### YOUR OBJECTIVE
Copy all records exactly; omit pictures.

DATA UNDER STUDY below:

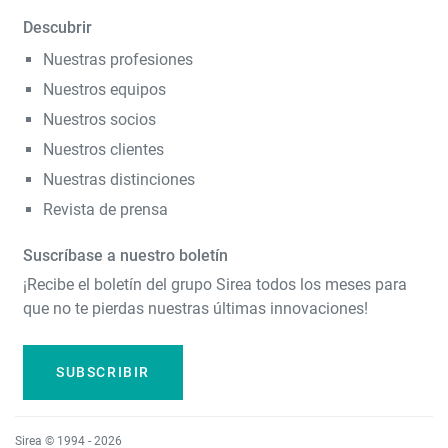
Descubrir
Nuestras profesiones
Nuestros equipos
Nuestros socios
Nuestros clientes
Nuestras distinciones
Revista de prensa
Suscríbase a nuestro boletín
¡Recibe el boletín del grupo Sirea todos los meses para
que no te pierdas nuestras últimas innovaciones!
SUBSCRIBIR
Sirea © 1994 - 2026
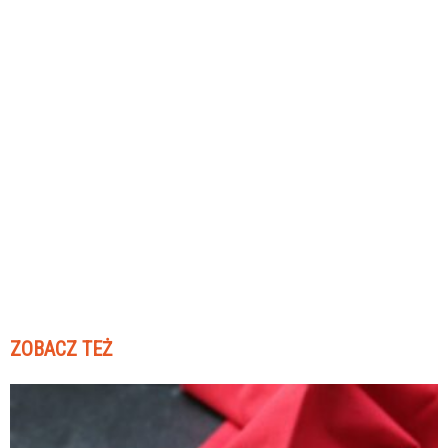
ZOBACZ TEŻ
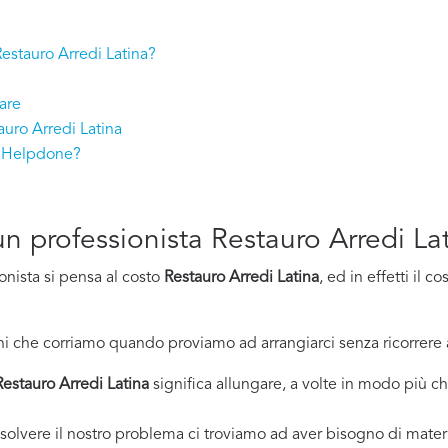
 Restauro Arredi Latina?
are
auro Arredi Latina
on Helpdone?
 un professionista Restauro Arredi La
onista si pensa al costo
Restauro Arredi Latina
, ed in effetti il 
i che corriamo quando proviamo ad arrangiarci senza ricorrere 
Restauro Arredi Latina
significa allungare, a volte in modo più che
solvere il nostro problema ci troviamo ad aver bisogno di materi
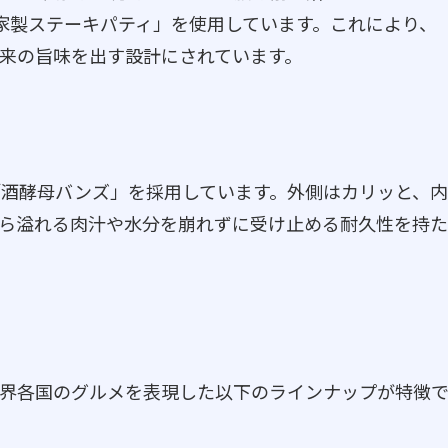
自家製ステーキパティ」を使用しています。これにより、
来の旨味を出す設計にされています。
酒酵母バンズ」を採用しています。外側はカリッと、内
ら溢れる肉汁や水分を崩れずに受け止める耐久性を持た
界各国のグルメを表現した以下のラインナップが特徴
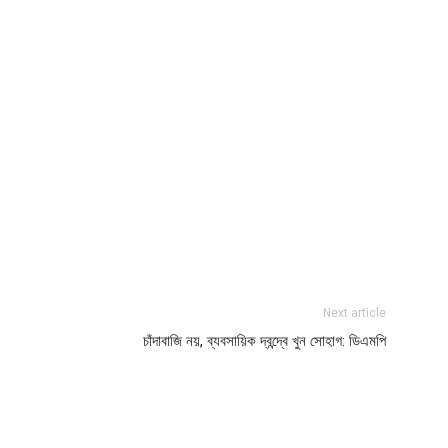
Next article
চাঁদাবাজি নয়, ব্যবসায়িক দ্বন্দ্বে খুন সোহাগ: ডিএমপি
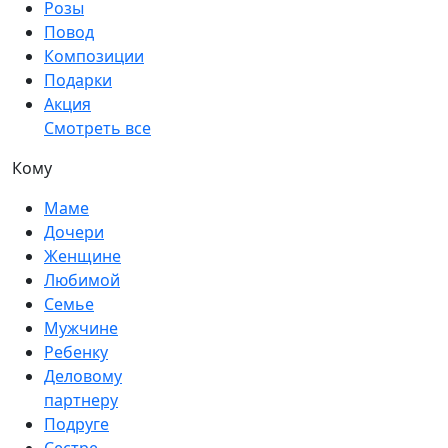
Розы
Повод
Композиции
Подарки
Акция
Смотреть все
Кому
Маме
Дочери
Женщине
Любимой
Семье
Мужчине
Ребенку
Деловому
партнеру
Подруге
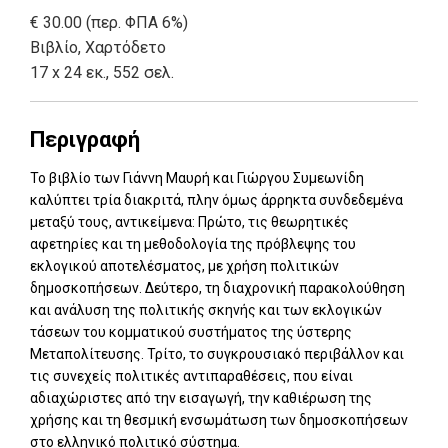
€ 30.00 (περ. ΦΠΑ 6%)
Βιβλίο
,
Χαρτόδετο
17 x 24 εκ., 552 σελ.
Περιγραφή
Το βιβλίο των Γιάννη Μαυρή και Γιώργου Συμεωνίδη
καλύπτει τρία διακριτά, πλην όμως άρρηκτα συνδεδεμένα
μεταξύ τους, αντικείμενα: Πρώτο, τις θεωρητικές
αφετηρίες και τη μεθοδολογία της πρόβλεψης του
εκλογικού αποτελέσματος, με χρήση πολιτικών
δημοσκοπήσεων. Δεύτερο, τη διαχρονική παρακολούθηση
και ανάλυση της πολιτικής σκηνής και των εκλογικών
τάσεων του κομματικού συστήματος της ύστερης
Μεταπολίτευσης. Τρίτο, το συγκρουσιακό περιβάλλον και
τις συνεχείς πολιτικές αντιπαραθέσεις, που είναι
αδιαχώριστες από την εισαγωγή, την καθιέρωση της
χρήσης και τη θεσμική ενσωμάτωση των δημοσκοπήσεων
στο ελληνικό πολιτικό σύστημα.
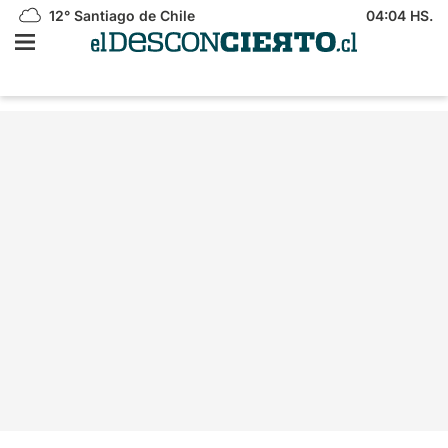
12°
Santiago de Chile
04:04 HS.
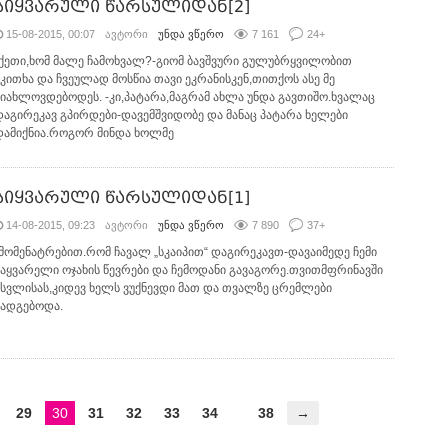
სიყვარული წარსულიდან[2]
15-08-2015, 00:07
ავტორი
უნდა ვწერო
7 161
24
+
-ქეთი,ხომ მალე ჩამოხვალ?-გიომ ბავშვური გულუბრყვილობით
მკითხა და ჩვეულად მოსწია თავი ეკრანისკენ,თითქოს ასე მე
მიახლოვდებოდეს. -კი,პატარა,მაგრამ ახლა უნდა გავთიშო.ხვალაც
დაგირეკავ გპირდები-დავემშვიდობე და მანაც პატარა ხელები
დამიქნია.როგორ მინდა ხოლმე
სიყვარული წარსულიდან[1]
14-08-2015, 09:23
ავტორი
უნდა ვწერო
7 890
37
+
-მომენატრებით.რომ ჩავალ „სკაიპით“ დაგირეკავთ-დავაიმედე ჩემი
საყვარელი ოჯახის წევრები და ჩემოდანი გავაგორე.თვითმფრინავში
ასვლისას,კიდევ ხელს ვუქნევდი მათ და თვალზე ცრემლები
მადგებოდა.
29
30
31
32
33
34
38
→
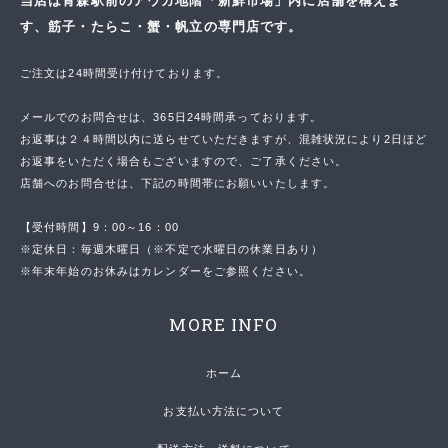
当店は青森駅前のアウガ地階「新鮮市場」内に店舗を構えま
す、筋子・たらこ・蟹・帆立の専門店です。
ご注文は24時間受け付けております。
メールでのお問合せは、365日24時間承っております。
お返事は２４時間以内に送らせていただきますが、混雑状況により2日ほど
お返事をいただく場合もございますので、ご了承ください。
店舗へのお問合せは、下記の時間帯にお願いいたします。
【受付時間】9：00～16：00
※定休日：毎週木曜日（※不定で水曜日の休業日あり）
※年末年始のお休みはカレンダーをご参照ください。
MORE INFO
ホーム
お支払い方法について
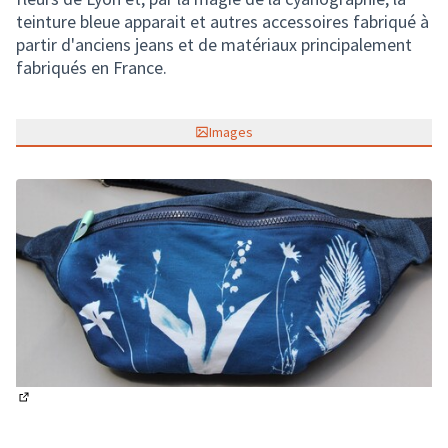
teinture bleue apparait et autres accessoires fabriqué à
partir d'anciens jeans et de matériaux principalement
fabriqués en France.
Images
(Lien externe)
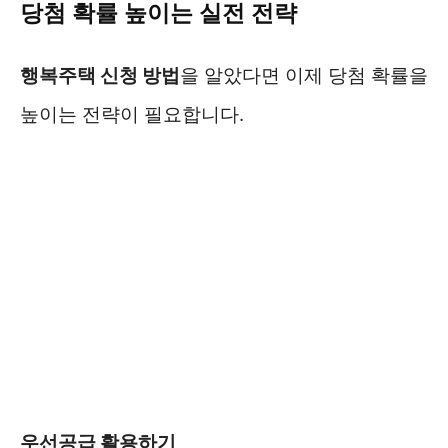
당첨 확률 높이는 실전 전략
행복주택 신청 방법
을 알았다면 이제 당첨 확률을
높이는 전략이 필요합니다.
우선공급 활용하기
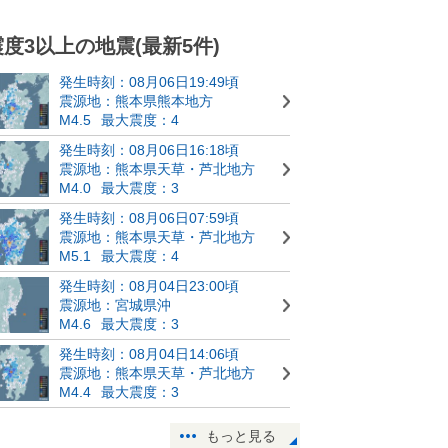
震度3以上の地震(最新5件)
発生時刻：08月06日19:49頃
震源地：熊本県熊本地方
M4.5
最大震度：4
発生時刻：08月06日16:18頃
震源地：熊本県天草・芦北地方
M4.0
最大震度：3
発生時刻：08月06日07:59頃
震源地：熊本県天草・芦北地方
M5.1
最大震度：4
発生時刻：08月04日23:00頃
震源地：宮城県沖
M4.6
最大震度：3
発生時刻：08月04日14:06頃
震源地：熊本県天草・芦北地方
M4.4
最大震度：3
もっと見る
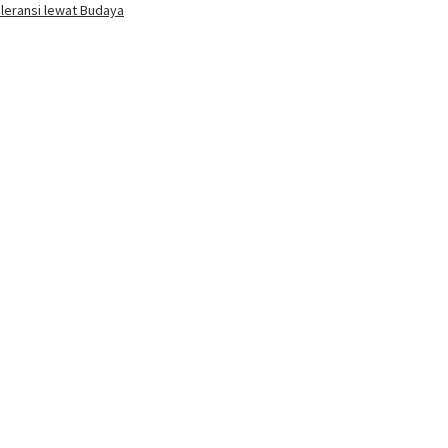
oleransi lewat Budaya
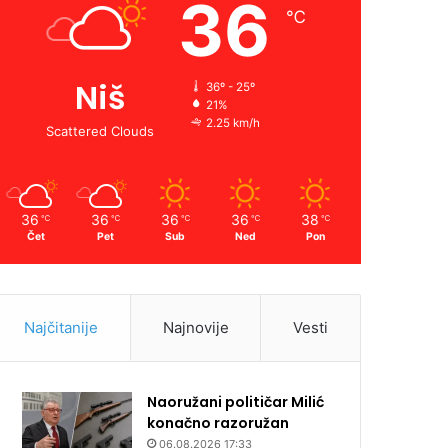
36
℃
Niš
36º - 25º
21%
2.25 km/h
Scattered Clouds
36
36
36
36
38
℃
℃
℃
℃
℃
Čet
Pet
Sub
Ned
Pon
Najčitanije
Najnovije
Vesti
Naoružani političar Milić
konačno razoružan
06.08.2026 17:33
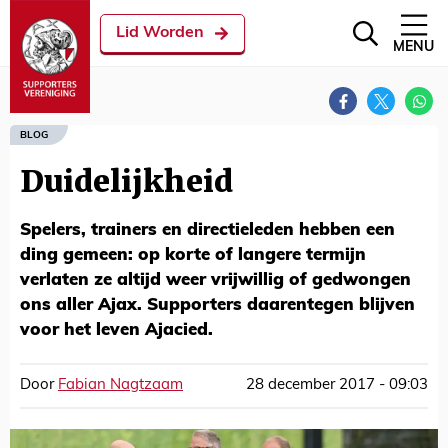
Lid Worden
MENU
BLOG
Duidelijkheid
Spelers, trainers en directieleden hebben een
ding gemeen: op korte of langere termijn
verlaten ze altijd weer vrijwillig of gedwongen
ons aller Ajax. Supporters daarentegen blijven
voor het leven Ajacied.
Door
Fabian Nagtzaam
28 december 2017 - 09:03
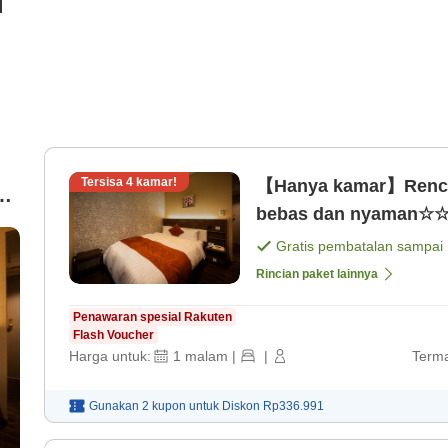
i
Tersisa
4
kamar!
【Hanya kamar】Renca
ar
bebas dan nyaman☆☆☆
Gratis pembatalan sampai
Rincian paket lainnya
Penawaran spesial Rakuten
Flash Voucher
Harga untuk:
1
malam
|
|
Terma
Gunakan 2 kupon untuk
Diskon
Rp336.991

End of DATA UNDER STUDY.

### OUTPUT OF THE EXERCISE
Descubrir
Nuestras profesiones
Nuestros equipos
Nuestros socios
Nuestros clientes
Nuestras distinciones
Revista de prensa
Suscríbase a nuestro boletín
¡Recibe el boletín del grupo Sirea todos los meses para
que no te pierdas nuestras últimas innovaciones!
SUBSCRIBIR
Sirea © 1994 - 2026
ZOBACZ TEŻ
 Restauro Arredi Latina?
are
auro Arredi Latina
on Helpdone?
 un professionista Restauro Arredi La
onista si pensa al costo
Restauro Arredi Latina
, ed in effetti il 
i che corriamo quando proviamo ad arrangiarci senza ricorrere 
Restauro Arredi Latina
significa allungare, a volte in modo più che
solvere il nostro problema ci troviamo ad aver bisogno di materi
自家製ステーキパティ」を使用しています。これにより、
来の旨味を出す設計にされています。
酒酵母バンズ」を採用しています。外側はカリッと、内
ら溢れる肉汁や水分を崩れずに受け止める耐久性を持た
界各国のグルメを表現した以下のラインナップが特徴
Next article
চাঁদাবাজি নয়, ব্যবসায়িক দ্বন্দ্বে খুন সোহাগ: ডিএমপি
Розы
Повод
Композиции
Подарки
Акция
Смотреть все
Кому
Маме
Дочери
Женщине
Любимой
Семье
Мужчине
Ребенку
Деловому
партнеру
Подруге
€ 30.00 (περ. ΦΠΑ 6%)
Βιβλίο
,
Χαρτόδετο
17 x 24 εκ., 552 σελ.
Περιγραφή
Το βιβλίο των Γιάννη Μαυρή και Γιώργου Συμεωνίδη
καλύπτει τρία διακριτά, πλην όμως άρρηκτα συνδεδεμένα
μεταξύ τους, αντικείμενα: Πρώτο, τις θεωρητικές
αφετηρίες και τη μεθοδολογία της πρόβλεψης του
εκλογικού αποτελέσματος, με χρήση πολιτικών
δημοσκοπήσεων. Δεύτερο, τη διαχρονική παρακολούθηση
και ανάλυση της πολιτικής σκηνής και των εκλογικών
τάσεων του κομματικού συστήματος της ύστερης
Μεταπολίτευσης. Τρίτο, το συγκρουσιακό περιβάλλον και
τις συνεχείς πολιτικές αντιπαραθέσεις, που είναι
αδιαχώριστες από την εισαγωγή, την καθιέρωση της
χρήσης και τη θεσμική ενσωμάτωση των δημοσκοπήσεων
στο ελληνικό πολιτικό σύστημα.
12°
Santiago de Chile
04:04 HS.
სიყვარული წარსულიდან[2]
15-08-2015, 00:07
ავტორი
უნდა ვწერო
7 161
24
+
-ქეთი,ხომ მალე ჩამოხვალ?-გიომ ბავშვური გულუბრყვილობით
მკითხა და ჩვეულად მოსწია თავი ეკრანისკენ,თითქოს ასე მე
მიახლოვდებოდეს. -კი,პატარა,მაგრამ ახლა უნდა გავთიშო.ხვალაც
დაგირეკავ გპირდები-დავემშვიდობე და მანაც პატარა ხელები
დამიქნია.როგორ მინდა ხოლმე
სიყვარული წარსულიდან[1]
14-08-2015, 09:23
ავტორი
უნდა ვწერო
7 890
37
+
-მომენატრებით.რომ ჩავალ „სკაიპით“ დაგირეკავთ-დავაიმედე ჩემი
საყვარელი ოჯახის წევრები და ჩემოდანი გავაგორე.თვითმფრინავში
ასვლისას,კიდევ ხელს ვუქნევდი მათ და თვალზე ცრემლები
მადგებოდა.
29
30
31
32
33
34
38
→
当店は青森駅前のアウガ地階「新鮮市場」内に店舗を構えま
す、筋子・たらこ・蟹・帆立の専門店です。
ご注文は24時間受け付けております。
メールでのお問合せは、365日24時間承っております。
お返事は２４時間以内に送らせていただきますが、混雑状況により2日ほど
お返事をいただく場合もございますので、ご了承ください。
店舗へのお問合せは、下記の時間帯にお願いいたします。
【受付時間】9：00～16：00
※定休日：毎週木曜日（※不定で水曜日の休業日あり）
※年末年始のお休みはカレンダーをご参照ください。
MORE INFO
ホーム
お支払い方法について
teinture bleue apparait et autres accessoires fabriqué à
partir d'anciens jeans et de matériaux principalement
fabriqués en France.
Images
(Lien externe)
당첨 확률 높이는 실전 전략
행복주택 신청 방법
을 알았다면 이제 당첨 확률을
높이는 전략이 필요합니다.
우선공급 활용하기
震度3以上の地震(最新5件)
発生時刻：08月06日19:49頃
震源地：熊本県熊本地方
M4.5
最大震度：4
発生時刻：08月06日16:18頃
震源地：熊本県天草・芦北地方
M4.0
最大震度：3
発生時刻：08月06日07:59頃
震源地：熊本県天草・芦北地方
M5.1
最大震度：4
発生時刻：08月04日23:00頃
震源地：宮城県沖
M4.6
最大震度：3
発生時刻：08月04日14:06頃
震源地：熊本県天草・芦北地方
M4.4
最大震度：3
もっと見る
oleransi lewat Budaya
36
℃
Niš
36º - 25º
21%
2.25 km/h
Scattered Clouds
36
36
36
36
38
℃
℃
℃
℃
℃
Čet
Pet
Sub
Ned
Pon
Najčitanije
Najnovije
Vesti
Naoružani političar Milić
konačno razoružan
06.08.2026 17:33
Lid Worden
MENU
BLOG
Duidelijkheid
Spelers, trainers en directieleden hebben een
ding gemeen: op korte of langere termijn
verlaten ze altijd weer vrijwillig of gedwongen
ons aller Ajax. Supporters daarentegen blijven
voor het leven Ajacied.
Door
Fabian Nagtzaam
28 december 2017 - 09:03
i
Tersisa
4
kamar!
【Hanya kamar】Renca
ar
bebas dan nyaman☆☆☆
Gratis pembatalan sampai
Rincian paket lainnya
Penawaran spesial Rakuten
Flash Voucher
Harga untuk:
1
malam
|
|
Terma
Gunakan 2 kupon untuk
Diskon
Rp336.991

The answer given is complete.